**Task prompt**
How many lines in the data below have the string "cout"? Reply with the number alone.

[Hardware project source files]
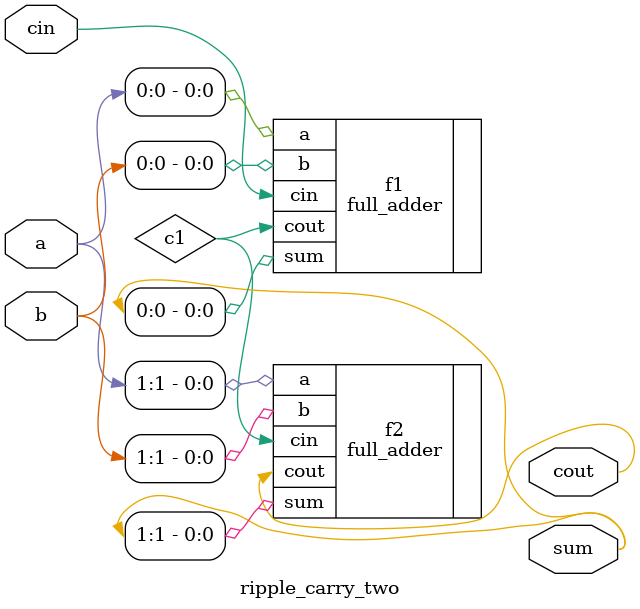
<source format=v>
module ripple_carry_two (a, b, cin, sum, cout);

input [1:0] a, b;
input cin;
output cout;
output [1:0] sum;
wire c1;

full_adder f1 (.a(a[0]), .b(b[0]), .cin(cin), .sum(sum[0]), .cout(c1));
full_adder f2 (.a(a[1]), .b(b[1]), .cin(c1), .sum(sum[1]), .cout(cout));

endmodule
</source>
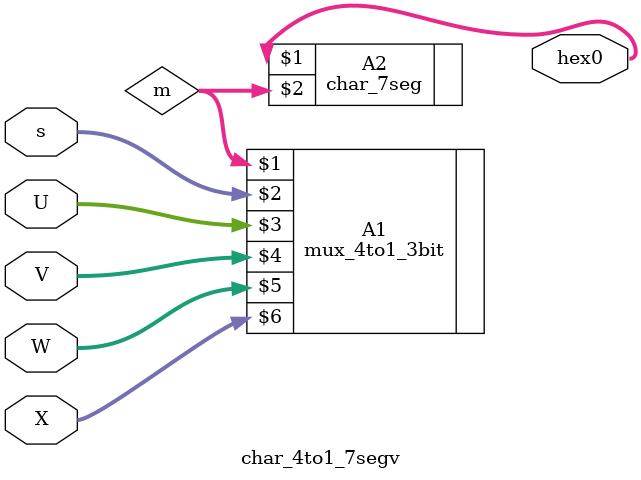
<source format=v>
module char_4to1_7segv (hex0,s,U,V,W,X);
input [2:0] U,V,W,X;
input [1:0] s;
output [6:0] hex0;
wire [2:0] m;
mux_4to1_3bit A1 (m,s,U,V,W,X);
char_7seg A2 (hex0,m);
endmodule
</source>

**Solution to this task**
4